Further Adventures In Starting vs. Relieving

Last week, I investigated the changing performance of starters relative to relievers. There’s nothing too crazy about that — FanGraphs is a baseball analysis website, after all, and the starter/reliever divide is a rich topic for analysis. I have to confess, though, that the reception of the article was pretty exciting for me. You see, I got into baseball statistics when a friend recommended The Book to me, and there was Tom Tango, writing about my piece.

Aside from making me feel validated, Tango went over a few methodological improvements I could make to strip a little more noise out of the data. That, in essence, is what all of this analysis is doing — removing noise piece by piece, hoping to find the sweet, sweet signal underneath it all. In my initial article, I covered three topics: pitchers the first time through the order, starters vs. relievers but only using good pitchers, and swingmen. Today, I’d like to look at each of the three with a slightly different aim.

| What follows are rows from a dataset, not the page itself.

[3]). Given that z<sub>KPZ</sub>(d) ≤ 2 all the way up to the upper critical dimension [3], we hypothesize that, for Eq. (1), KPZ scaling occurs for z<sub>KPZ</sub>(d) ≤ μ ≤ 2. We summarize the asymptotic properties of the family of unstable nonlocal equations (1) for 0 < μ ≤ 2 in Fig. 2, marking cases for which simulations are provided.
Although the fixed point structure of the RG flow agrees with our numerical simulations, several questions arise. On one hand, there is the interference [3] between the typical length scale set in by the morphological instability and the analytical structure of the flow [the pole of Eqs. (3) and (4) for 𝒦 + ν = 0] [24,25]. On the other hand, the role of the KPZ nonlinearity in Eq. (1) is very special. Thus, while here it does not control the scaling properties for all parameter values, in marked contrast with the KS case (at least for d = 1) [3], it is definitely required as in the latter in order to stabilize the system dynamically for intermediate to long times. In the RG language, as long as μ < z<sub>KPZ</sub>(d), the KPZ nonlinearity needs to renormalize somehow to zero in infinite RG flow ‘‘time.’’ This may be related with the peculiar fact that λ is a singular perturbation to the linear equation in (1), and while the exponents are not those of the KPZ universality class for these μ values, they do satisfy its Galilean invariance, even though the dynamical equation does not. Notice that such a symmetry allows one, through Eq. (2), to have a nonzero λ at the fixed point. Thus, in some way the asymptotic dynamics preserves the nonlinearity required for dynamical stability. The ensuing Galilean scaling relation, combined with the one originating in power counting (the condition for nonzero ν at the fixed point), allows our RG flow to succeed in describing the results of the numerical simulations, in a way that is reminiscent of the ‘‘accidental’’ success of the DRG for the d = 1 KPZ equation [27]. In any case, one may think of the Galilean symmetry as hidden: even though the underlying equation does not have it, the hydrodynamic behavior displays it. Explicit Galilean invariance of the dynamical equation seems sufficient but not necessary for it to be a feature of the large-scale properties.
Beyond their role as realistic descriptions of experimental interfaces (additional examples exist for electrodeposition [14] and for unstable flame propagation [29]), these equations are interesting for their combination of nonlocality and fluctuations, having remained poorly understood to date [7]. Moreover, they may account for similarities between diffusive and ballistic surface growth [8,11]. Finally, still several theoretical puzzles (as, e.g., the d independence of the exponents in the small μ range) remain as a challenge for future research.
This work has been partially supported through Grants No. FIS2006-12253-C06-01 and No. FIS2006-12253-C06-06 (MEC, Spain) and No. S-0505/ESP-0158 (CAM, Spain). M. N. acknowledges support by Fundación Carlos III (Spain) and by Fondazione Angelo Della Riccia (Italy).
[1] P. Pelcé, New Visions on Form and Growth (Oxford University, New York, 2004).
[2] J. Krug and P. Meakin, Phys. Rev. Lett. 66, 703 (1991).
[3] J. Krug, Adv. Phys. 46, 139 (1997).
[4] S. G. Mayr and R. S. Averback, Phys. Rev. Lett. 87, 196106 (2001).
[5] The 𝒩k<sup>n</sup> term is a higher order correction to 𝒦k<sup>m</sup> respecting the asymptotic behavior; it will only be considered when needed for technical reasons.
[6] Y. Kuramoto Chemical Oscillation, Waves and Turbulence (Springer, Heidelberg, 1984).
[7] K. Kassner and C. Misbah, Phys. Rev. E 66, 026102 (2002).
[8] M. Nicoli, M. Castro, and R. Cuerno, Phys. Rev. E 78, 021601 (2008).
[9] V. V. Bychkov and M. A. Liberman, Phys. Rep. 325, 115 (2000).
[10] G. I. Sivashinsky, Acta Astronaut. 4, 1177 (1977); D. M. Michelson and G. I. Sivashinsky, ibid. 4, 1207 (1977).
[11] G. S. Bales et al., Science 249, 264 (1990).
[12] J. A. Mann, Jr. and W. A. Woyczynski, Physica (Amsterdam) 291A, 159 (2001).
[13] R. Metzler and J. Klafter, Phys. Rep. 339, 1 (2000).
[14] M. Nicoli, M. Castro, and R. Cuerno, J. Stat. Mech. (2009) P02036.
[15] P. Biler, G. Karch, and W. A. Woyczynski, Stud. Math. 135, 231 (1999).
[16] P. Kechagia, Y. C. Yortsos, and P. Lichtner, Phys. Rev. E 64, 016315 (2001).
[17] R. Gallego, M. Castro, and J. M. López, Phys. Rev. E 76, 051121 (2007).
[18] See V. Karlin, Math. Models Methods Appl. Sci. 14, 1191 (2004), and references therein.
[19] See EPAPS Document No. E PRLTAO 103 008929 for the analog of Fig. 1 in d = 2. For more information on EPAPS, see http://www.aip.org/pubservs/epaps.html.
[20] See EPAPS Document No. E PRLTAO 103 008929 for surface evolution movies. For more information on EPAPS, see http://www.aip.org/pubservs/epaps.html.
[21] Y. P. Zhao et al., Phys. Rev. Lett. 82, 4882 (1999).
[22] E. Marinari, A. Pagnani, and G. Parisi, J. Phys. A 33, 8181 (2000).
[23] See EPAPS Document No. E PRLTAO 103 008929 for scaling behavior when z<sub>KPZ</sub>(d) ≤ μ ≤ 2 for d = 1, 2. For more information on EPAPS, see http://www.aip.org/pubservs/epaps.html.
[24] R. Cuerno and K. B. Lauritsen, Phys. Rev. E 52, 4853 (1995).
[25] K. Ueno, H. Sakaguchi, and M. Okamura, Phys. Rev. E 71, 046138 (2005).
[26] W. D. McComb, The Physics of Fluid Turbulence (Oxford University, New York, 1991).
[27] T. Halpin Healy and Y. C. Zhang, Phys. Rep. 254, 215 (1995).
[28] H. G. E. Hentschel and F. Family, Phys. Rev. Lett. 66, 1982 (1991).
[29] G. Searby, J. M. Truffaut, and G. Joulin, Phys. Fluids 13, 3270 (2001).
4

First, let’s talk about performance the first time through the order. Focusing on this consistent set of data (first time through the order, batters 1-7) for both starters and relievers lets us strip out distributional effects from starter workload changes. Merely looking at these splits, however, left out one key factor: home vs. away performance. Mitchel Lichtman has found that home field advantage isn’t a constant — it’s highest in the first inning. Road batters have a pronounced disadvantage relative to home batters in the first inning, which fades away somewhat afterwards. Credit it to having to hit cold, or go the other way and say that road starters are off their game in the first inning, but it’s worth exploring home and away splits to see if there’s anything there.

To handle this, I looked at starter and reliever performance in away games. Even with halved sample sizes, our data is still pretty robust — 17,000-ish batters faced per year for starters. 2019 is going to be significantly noisier, with only 4,400 plate appearances so far, but that’s the price of slicing more finely. So, do we still see the past two years as a significant step forward for starters as the past two years of overall data show?

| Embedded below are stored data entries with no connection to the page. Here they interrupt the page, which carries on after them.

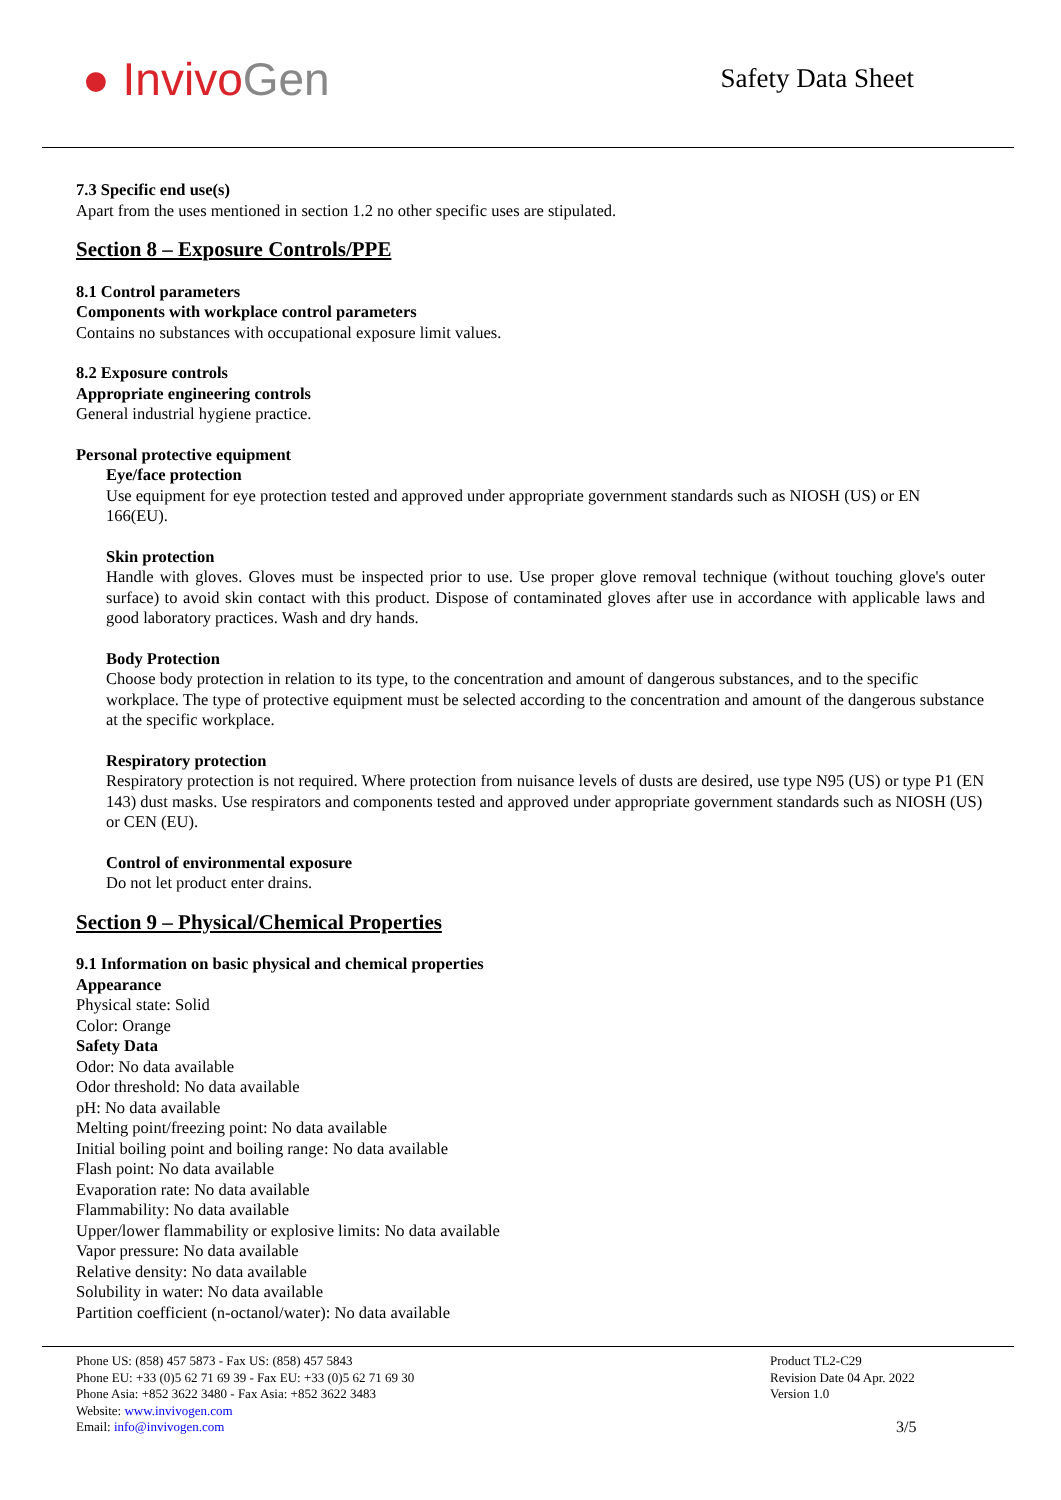● InvivoGen
Safety Data Sheet
7.3 Specific end use(s)
Apart from the uses mentioned in section 1.2 no other specific uses are stipulated.
Section 8 – Exposure Controls/PPE
8.1 Control parameters
Components with workplace control parameters
Contains no substances with occupational exposure limit values.
8.2 Exposure controls
Appropriate engineering controls
General industrial hygiene practice.
Personal protective equipment
Eye/face protection
Use equipment for eye protection tested and approved under appropriate government standards such as NIOSH (US) or EN 166(EU).
Skin protection
Handle with gloves. Gloves must be inspected prior to use. Use proper glove removal technique (without touching glove's outer surface) to avoid skin contact with this product. Dispose of contaminated gloves after use in accordance with applicable laws and good laboratory practices. Wash and dry hands.
Body Protection
Choose body protection in relation to its type, to the concentration and amount of dangerous substances, and to the specific workplace. The type of protective equipment must be selected according to the concentration and amount of the dangerous substance at the specific workplace.
Respiratory protection
Respiratory protection is not required. Where protection from nuisance levels of dusts are desired, use type N95 (US) or type P1 (EN 143) dust masks. Use respirators and components tested and approved under appropriate government standards such as NIOSH (US) or CEN (EU).
Control of environmental exposure
Do not let product enter drains.
Section 9 – Physical/Chemical Properties
9.1 Information on basic physical and chemical properties
Appearance
Physical state: Solid
Color: Orange
Safety Data
Odor: No data available
Odor threshold: No data available
pH: No data available
Melting point/freezing point: No data available
Initial boiling point and boiling range: No data available
Flash point: No data available
Evaporation rate: No data available
Flammability: No data available
Upper/lower flammability or explosive limits: No data available
Vapor pressure: No data available
Relative density: No data available
Solubility in water: No data available
Partition coefficient (n-octanol/water): No data available
Phone US: (858) 457 5873 - Fax US: (858) 457 5843
Phone EU: +33 (0)5 62 71 69 39 - Fax EU: +33 (0)5 62 71 69 30
Phone Asia: +852 3622 3480 - Fax Asia: +852 3622 3483
Website: www.invivogen.com
Email: info@invivogen.com
Product TL2-C29
Revision Date 04 Apr. 2022
Version 1.0
3/5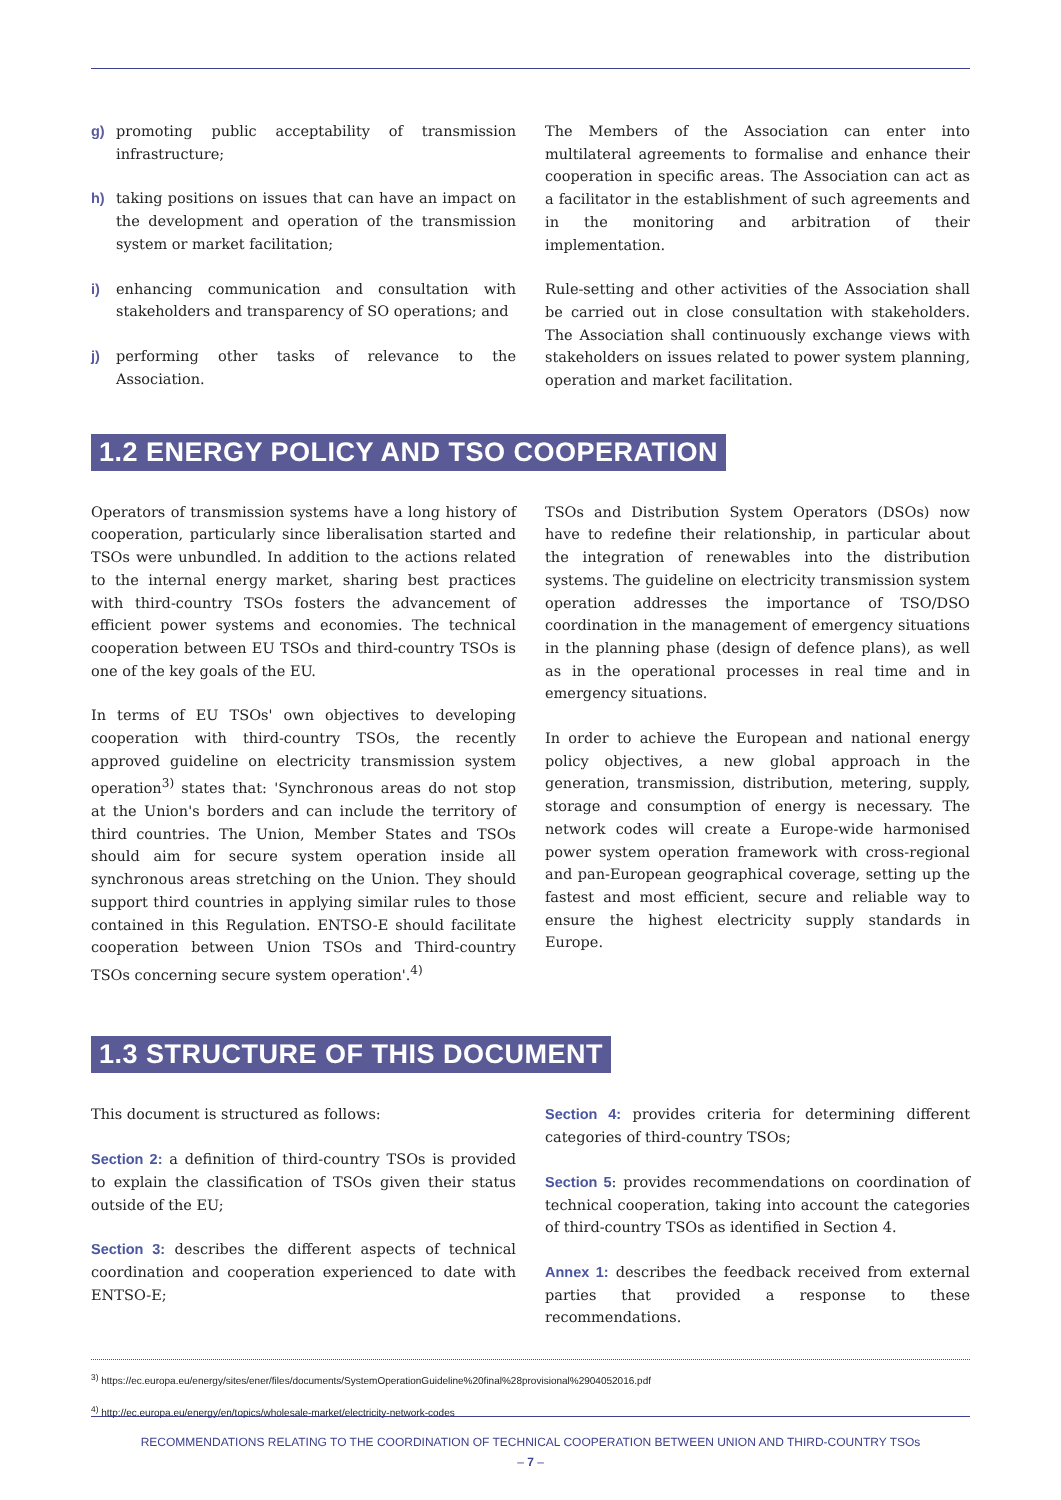g) promoting public acceptability of transmission infrastructure;
h) taking positions on issues that can have an impact on the development and operation of the transmission system or market facilitation;
i) enhancing communication and consultation with stakeholders and transparency of SO operations; and
j) performing other tasks of relevance to the Association.
The Members of the Association can enter into multilateral agreements to formalise and enhance their cooperation in specific areas. The Association can act as a facilitator in the establishment of such agreements and in the monitoring and arbitration of their implementation.
Rule-setting and other activities of the Association shall be carried out in close consultation with stakeholders. The Association shall continuously exchange views with stakeholders on issues related to power system planning, operation and market facilitation.
1.2 ENERGY POLICY AND TSO COOPERATION
Operators of transmission systems have a long history of cooperation, particularly since liberalisation started and TSOs were unbundled. In addition to the actions related to the internal energy market, sharing best practices with third-country TSOs fosters the advancement of efficient power systems and economies. The technical cooperation between EU TSOs and third-country TSOs is one of the key goals of the EU.
In terms of EU TSOs' own objectives to developing cooperation with third-country TSOs, the recently approved guideline on electricity transmission system operation<sup>3)</sup> states that: 'Synchronous areas do not stop at the Union's borders and can include the territory of third countries. The Union, Member States and TSOs should aim for secure system operation inside all synchronous areas stretching on the Union. They should support third countries in applying similar rules to those contained in this Regulation. ENTSO-E should facilitate cooperation between Union TSOs and Third-country TSOs concerning secure system operation'.<sup>4)</sup>
TSOs and Distribution System Operators (DSOs) now have to redefine their relationship, in particular about the integration of renewables into the distribution systems. The guideline on electricity transmission system operation addresses the importance of TSO/DSO coordination in the management of emergency situations in the planning phase (design of defence plans), as well as in the operational processes in real time and in emergency situations.
In order to achieve the European and national energy policy objectives, a new global approach in the generation, transmission, distribution, metering, supply, storage and consumption of energy is necessary. The network codes will create a Europe-wide harmonised power system operation framework with cross-regional and pan-European geographical coverage, setting up the fastest and most efficient, secure and reliable way to ensure the highest electricity supply standards in Europe.
1.3 STRUCTURE OF THIS DOCUMENT
This document is structured as follows:
Section 2: a definition of third-country TSOs is provided to explain the classification of TSOs given their status outside of the EU;
Section 3: describes the different aspects of technical coordination and cooperation experienced to date with ENTSO-E;
Section 4: provides criteria for determining different categories of third-country TSOs;
Section 5: provides recommendations on coordination of technical cooperation, taking into account the categories of third-country TSOs as identified in Section 4.
Annex 1: describes the feedback received from external parties that provided a response to these recommendations.
<sup>3)</sup> https://ec.europa.eu/energy/sites/ener/files/documents/SystemOperationGuideline%20final%28provisional%2904052016.pdf
<sup>4)</sup> http://ec.europa.eu/energy/en/topics/wholesale-market/electricity-network-codes
RECOMMENDATIONS RELATING TO THE COORDINATION OF TECHNICAL COOPERATION BETWEEN UNION AND THIRD-COUNTRY TSOs
– 7 –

Hmm. With the caveat that the 2019 point has a larger margin of error than the rest, this data looks less promising. 2018 is still a relative weak spot for relievers, but 2019 has moved back to the pack, and that’s not even addressing those weird blips in 2008 and 2010. Let’s look at the data again, this time adding in home and overall wOBA differential.

This is marginally more enlightening. Relievers almost always have less of a wOBA advantage when pitching at home, which makes sense given the penalty away batters face in the first inning. Additionally, both split samples look noisier than the overall data, which makes sense given the declining sample sizes. Here’s the data in table form, for those inclined to play around with it.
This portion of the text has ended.